---------- TEXT

Skypicker attracts a wide international audience of travelers, and as such requires the ability to accept payments from users worldwide. In order to process their large transaction volumes, Skypicker partnered with a payment gateway, but quickly began struggling with the entry barriers to accepting payments. They began integration with the gateway and faced endless amounts of approval paperwork to complete the lengthy integration, with no guarantee that the acquirer eventually would approve their service. “The integration paperwork and process was demanding so much of our valuable time and resources, while we received almost no support from our payments service,” explained Oliver Dlouhy, Skypicker CEO. Beyond the frustrating integration challenges and lack of responsiveness, in order to maintain their payment solution Skypicker was bound by high transaction fees. Serving travelers worldwide, Skypicker needed a payment solution that could accommodate numerous currencies and accept payments from different countries.

The expense of facilitating such transactions along with the complicated integration, prompted Skypicker to search for a payment solution that could provide a quick integration, better processing rates, more responsive support, and, most importantly, the flexibility to make changes to the payment offering to accommodate the company’s growth.

--------------------
---------- LISTED ENTRIES

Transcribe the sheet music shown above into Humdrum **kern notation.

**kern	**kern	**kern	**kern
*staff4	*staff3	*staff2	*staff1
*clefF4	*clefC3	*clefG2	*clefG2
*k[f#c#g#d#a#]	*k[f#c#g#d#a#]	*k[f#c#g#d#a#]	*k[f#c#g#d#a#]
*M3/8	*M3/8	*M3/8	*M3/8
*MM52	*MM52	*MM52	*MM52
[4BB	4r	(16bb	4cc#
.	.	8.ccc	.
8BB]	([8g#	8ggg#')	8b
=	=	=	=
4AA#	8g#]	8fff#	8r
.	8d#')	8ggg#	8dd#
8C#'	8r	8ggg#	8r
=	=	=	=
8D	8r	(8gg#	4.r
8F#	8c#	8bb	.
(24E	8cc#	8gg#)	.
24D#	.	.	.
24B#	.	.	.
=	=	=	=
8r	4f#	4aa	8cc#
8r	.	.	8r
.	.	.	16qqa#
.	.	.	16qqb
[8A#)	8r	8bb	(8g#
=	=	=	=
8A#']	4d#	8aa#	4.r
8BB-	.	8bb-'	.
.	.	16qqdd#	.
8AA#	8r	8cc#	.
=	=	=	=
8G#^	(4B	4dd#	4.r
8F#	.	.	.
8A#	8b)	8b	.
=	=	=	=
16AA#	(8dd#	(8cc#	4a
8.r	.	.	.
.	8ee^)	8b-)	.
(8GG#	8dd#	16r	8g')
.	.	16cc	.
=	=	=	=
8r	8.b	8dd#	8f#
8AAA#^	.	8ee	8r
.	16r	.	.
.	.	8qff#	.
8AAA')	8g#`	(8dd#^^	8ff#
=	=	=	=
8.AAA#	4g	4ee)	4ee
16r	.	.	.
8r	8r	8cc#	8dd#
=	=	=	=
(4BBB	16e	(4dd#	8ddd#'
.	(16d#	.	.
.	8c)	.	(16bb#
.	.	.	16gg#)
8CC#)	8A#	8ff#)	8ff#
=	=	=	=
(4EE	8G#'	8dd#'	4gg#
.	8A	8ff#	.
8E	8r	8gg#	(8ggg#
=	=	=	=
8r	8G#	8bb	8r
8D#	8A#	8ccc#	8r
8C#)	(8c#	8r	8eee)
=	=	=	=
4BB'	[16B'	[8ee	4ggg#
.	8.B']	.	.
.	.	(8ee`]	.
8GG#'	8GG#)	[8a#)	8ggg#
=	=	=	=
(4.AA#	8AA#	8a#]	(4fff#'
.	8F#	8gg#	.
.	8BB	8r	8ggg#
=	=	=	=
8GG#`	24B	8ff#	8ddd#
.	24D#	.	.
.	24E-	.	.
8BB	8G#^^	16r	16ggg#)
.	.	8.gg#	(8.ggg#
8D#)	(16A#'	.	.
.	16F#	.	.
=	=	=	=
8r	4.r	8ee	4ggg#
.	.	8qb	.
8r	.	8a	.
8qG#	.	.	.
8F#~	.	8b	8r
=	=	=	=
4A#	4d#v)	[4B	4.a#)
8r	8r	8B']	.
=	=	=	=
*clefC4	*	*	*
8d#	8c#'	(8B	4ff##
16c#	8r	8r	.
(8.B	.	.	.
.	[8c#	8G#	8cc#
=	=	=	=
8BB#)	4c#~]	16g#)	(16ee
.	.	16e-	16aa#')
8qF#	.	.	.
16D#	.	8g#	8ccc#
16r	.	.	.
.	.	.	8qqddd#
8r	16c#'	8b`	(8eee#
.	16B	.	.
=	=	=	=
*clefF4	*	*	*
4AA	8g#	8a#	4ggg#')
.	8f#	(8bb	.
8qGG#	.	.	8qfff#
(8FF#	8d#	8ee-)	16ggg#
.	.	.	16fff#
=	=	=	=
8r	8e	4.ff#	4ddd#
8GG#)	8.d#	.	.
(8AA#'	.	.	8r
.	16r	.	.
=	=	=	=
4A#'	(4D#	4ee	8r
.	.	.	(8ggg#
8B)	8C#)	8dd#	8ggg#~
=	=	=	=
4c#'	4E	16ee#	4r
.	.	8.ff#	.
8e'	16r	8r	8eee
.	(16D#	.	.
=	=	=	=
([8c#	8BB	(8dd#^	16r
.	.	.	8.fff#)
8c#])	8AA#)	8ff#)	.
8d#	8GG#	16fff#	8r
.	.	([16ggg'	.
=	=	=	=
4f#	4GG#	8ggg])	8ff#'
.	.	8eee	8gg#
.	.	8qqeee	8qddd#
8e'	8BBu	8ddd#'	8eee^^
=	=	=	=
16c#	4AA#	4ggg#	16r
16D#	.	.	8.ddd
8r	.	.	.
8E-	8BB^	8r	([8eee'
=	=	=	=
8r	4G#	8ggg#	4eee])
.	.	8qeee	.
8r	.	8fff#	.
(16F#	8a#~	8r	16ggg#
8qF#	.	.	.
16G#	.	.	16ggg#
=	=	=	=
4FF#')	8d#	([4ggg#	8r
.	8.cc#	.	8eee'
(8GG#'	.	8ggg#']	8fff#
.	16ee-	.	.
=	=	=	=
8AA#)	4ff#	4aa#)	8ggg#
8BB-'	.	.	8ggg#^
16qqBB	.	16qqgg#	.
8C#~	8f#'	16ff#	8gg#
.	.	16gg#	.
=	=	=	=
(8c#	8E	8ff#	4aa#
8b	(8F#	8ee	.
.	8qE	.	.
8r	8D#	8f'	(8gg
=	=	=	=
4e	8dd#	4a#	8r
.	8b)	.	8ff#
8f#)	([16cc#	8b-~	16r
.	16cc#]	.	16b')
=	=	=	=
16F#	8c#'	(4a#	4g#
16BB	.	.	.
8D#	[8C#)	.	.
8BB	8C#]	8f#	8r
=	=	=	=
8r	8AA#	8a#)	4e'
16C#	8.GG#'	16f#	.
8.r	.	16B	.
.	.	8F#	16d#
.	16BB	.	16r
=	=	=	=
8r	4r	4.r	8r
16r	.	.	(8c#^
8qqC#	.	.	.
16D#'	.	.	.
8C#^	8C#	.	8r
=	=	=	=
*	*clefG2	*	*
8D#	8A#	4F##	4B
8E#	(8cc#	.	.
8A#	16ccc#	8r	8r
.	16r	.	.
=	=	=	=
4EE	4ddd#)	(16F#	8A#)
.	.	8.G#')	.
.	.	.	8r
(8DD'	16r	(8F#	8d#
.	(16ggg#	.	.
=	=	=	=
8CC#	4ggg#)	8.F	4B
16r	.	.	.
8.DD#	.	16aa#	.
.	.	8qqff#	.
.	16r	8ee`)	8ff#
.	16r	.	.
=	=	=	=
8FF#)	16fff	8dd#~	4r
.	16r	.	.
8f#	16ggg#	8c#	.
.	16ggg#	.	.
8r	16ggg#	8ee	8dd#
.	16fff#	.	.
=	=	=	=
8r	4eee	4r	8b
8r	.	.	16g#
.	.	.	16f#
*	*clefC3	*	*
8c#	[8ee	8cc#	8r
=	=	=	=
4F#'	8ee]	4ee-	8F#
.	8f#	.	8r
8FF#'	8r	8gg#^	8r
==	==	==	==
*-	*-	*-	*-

--------------------

TASK INSTRUCTIONS:
(A) Answer these questions from the Skypicker text:
(i) What did Skypicker partner with to handle its large transaction volumes?
(ii) What job does Oliver Dlouhy hold?
(iii) Which feature of a new payment solution is called most important?
(B) In the Skypicker text, turn the paragraph beginning "Skypicker attracts a wide international audience" into a short list that keeps its main facts.
(C) Copy the part of the Skypicker text that opens with the words containing "The expense of" and closes with "the company’s growth.".

YOUR RESPONSES:
(A)
(i) A payment gateway.
(ii) He is the CEO of Skypicker.
(iii) The flexibility to make changes to the payment offering to accommodate the company's growth.

(B)
- Skypicker serves travelers worldwide, so it must accept payments from users around the world.
- It partnered with a payment gateway to process large transaction volumes but soon struggled with the barriers to accepting payments.
- The integration was long and required endless approval paperwork, with no guarantee that the acquirer would approve the service.
- CEO Oliver Dlouhy said the process took much time and many resources while the payment service gave almost no support.
- Skypicker also faced high transaction fees to keep the solution.
- It needed a solution that could handle many currencies and accept payments from different countries.

(C)
The expense of facilitating such transactions along with the complicated integration, prompted Skypicker to search for a payment solution that could provide a quick integration, better processing rates, more responsive support, and, most importantly, the flexibility to make changes to the payment offering to accommodate the company’s growth.